Although these advancements towards carbon-based photovoltaic devices are quite promising, these devices are not entirely carbon-based, and in these devices, indium tin oxide and silver/aluminum function as the anode and the cathode respectively. A breakthrough has been achieved [109] with the recent reports on the fabrication of the first, all-carbon photovoltaic device by Stanford University scientists, in which all the components are made entirely of carbon-based materials, including the anode, the active layer and the cathode. In this approach, the active layer consists of a bilayer film of solution processed and sorted semiconducting SWCNTs functioning as the light absorbing donor, and fullerene C₆₀ as the acceptor, and reduced graphene oxide and doped (n-type) SWCNTs function respectively as the anode and the cathode [109]. This all-carbon solar cell has been found to have a PCE much less than 1 % for near infrared illumination. Although the PCE value is quite small for these all-carbon solar cells, there is ample scope for improvement. By suitably choosing the active layer components, especially the semiconducting SWCNTs, capable of light absorption in a broader range of the solar spectrum including the visible spectrum, the efficiency can be considerably improved. The use of unidirectionally aligned SWCNTs in the active layer can significantly reduce the exciton trapping and enhance the exciton diffusion length and contribute towards achieving higher efficiency [109]. The Stanford research team is also working out strategies for using smoother and more conductive and more transparent, graphene based anode layer to facilitate better charge collection and achieve more incident light intensity. It is also equally challenging to directly deposit a much smoother SWCNT cathode film with better contact to the semiconducting SWCNT and C₆₀ active layer without damaging the active layer which lies underneath to improve efficiency and device performance [109].
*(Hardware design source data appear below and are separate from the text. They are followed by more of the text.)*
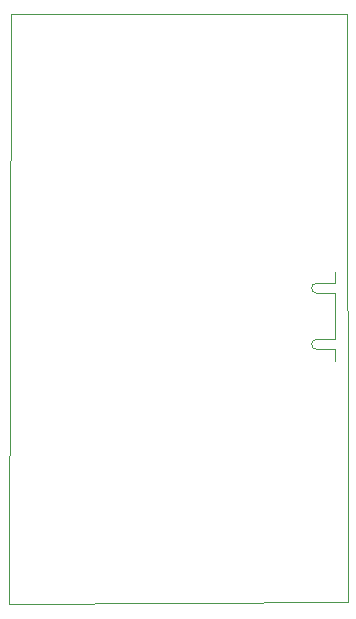
<source format=gbr>
G04 #@! TF.GenerationSoftware,KiCad,Pcbnew,(5.1.5)-3*
G04 #@! TF.CreationDate,2020-03-05T17:26:28+00:00*
G04 #@! TF.ProjectId,DigiSpark.schBackup,44696769-5370-4617-926b-2e7363684261,rev?*
G04 #@! TF.SameCoordinates,PX4f296e0PY8afe530*
G04 #@! TF.FileFunction,Profile,NP*
%FSLAX46Y46*%
G04 Gerber Fmt 4.6, Leading zero omitted, Abs format (unit mm)*
G04 Created by KiCad (PCBNEW (5.1.5)-3) date 2020-03-05 17:26:28*
%MOMM*%
%LPD*%
G04 APERTURE LIST*
%ADD10C,0.050000*%
%ADD11C,0.100000*%
G04 APERTURE END LIST*
D10*
X4216400Y51943000D02*
X3962400Y51943000D01*
X2844800Y51943000D02*
X3962400Y51943000D01*
X2667000Y2032000D02*
X2844800Y51943000D01*
X31369000Y2209800D02*
X2667000Y2032000D01*
X31318200Y51943000D02*
X31369000Y2209800D01*
X4216400Y51943000D02*
X31318200Y51943000D01*
D11*
X28729400Y29190600D02*
G75*
G03X28729400Y28340600I0J-425000D01*
G01*
X28729400Y24440600D02*
G75*
G03X28729400Y23590600I0J-425000D01*
G01*
X30304400Y29190600D02*
X30304400Y30140600D01*
X28729400Y29190600D02*
X30304400Y29190600D01*
X28729400Y28340600D02*
X30304400Y28340600D01*
X30304400Y24440600D02*
X30304400Y28340600D01*
X28729400Y24440600D02*
X30304400Y24440600D01*
X28729400Y23590600D02*
X30304400Y23590600D01*
X30304400Y22640600D02*
X30304400Y23590600D01*
M02*

</source>
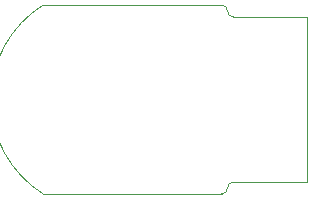
<source format=gm1>
G04 #@! TF.GenerationSoftware,KiCad,Pcbnew,(5.1.12)-1*
G04 #@! TF.CreationDate,2021-12-03T13:24:37+05:30*
G04 #@! TF.ProjectId,mico,6d69636f-2e6b-4696-9361-645f70636258,rev?*
G04 #@! TF.SameCoordinates,Original*
G04 #@! TF.FileFunction,Profile,NP*
%FSLAX46Y46*%
G04 Gerber Fmt 4.6, Leading zero omitted, Abs format (unit mm)*
G04 Created by KiCad (PCBNEW (5.1.12)-1) date 2021-12-03 13:24:37*
%MOMM*%
%LPD*%
G01*
G04 APERTURE LIST*
G04 #@! TA.AperFunction,Profile*
%ADD10C,0.050000*%
G04 #@! TD*
G04 APERTURE END LIST*
D10*
X140000000Y-119500000D02*
G75*
G02*
X139500000Y-120000000I-500000J0D01*
G01*
X140000000Y-119500000D02*
G75*
G02*
X140500000Y-119000000I500000J0D01*
G01*
X139500000Y-104000000D02*
G75*
G02*
X140000000Y-104500000I0J-500000D01*
G01*
X140500000Y-105000000D02*
G75*
G02*
X140000000Y-104500000I0J500000D01*
G01*
X146750000Y-119000000D02*
X146750000Y-105000000D01*
X140500000Y-119000000D02*
X146750000Y-119000000D01*
X124400000Y-120000000D02*
G75*
G02*
X124400000Y-104000000I5000000J8000000D01*
G01*
X139500000Y-120000000D02*
X124400000Y-120000000D01*
X139500000Y-104000000D02*
X124400000Y-104000000D01*
X146750000Y-105000000D02*
X140500000Y-105000000D01*
M02*

</source>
The dream of realizing all-carbon solar cells has already spread wings to conquer the heights of perfection. Though there is still a long way to go for this novel concept to flourish into marketable device technology, the ambience is all set for giant leaps towards miraculous achievements. Carbon-based materials are quite robust and are stable up to air temperatures around 1,100 °F. According to the Stanford research team working on all-carbon solar cells, the need for higher efficiency of these novel devices is balanced by the capability of these devices to outperform the conventional solar cells under extreme conditions of high temperature, pressure and physical stress. The manufacturing costs are also considerably reduced, since carbon materials can be coated on any substrate, employing solution deposition techniques, which do not require sophisticated and expensive machinery, contrary to the expensive processing technology of silicon-based devices. Considering the accessibility and abundance of carbon materials with potentials not yet utilized for energy harvesting technologies and the innovations emerging in material processing and device fabrication concepts, the future holds bright promises for the all-carbon photovoltaic devices. May be the days are not far away, to witness the flexible carbon solar cells adorning the surfaces and windows of buildings and automobiles, and generating electric power, in tune with the richness and simplicity of green chemistry.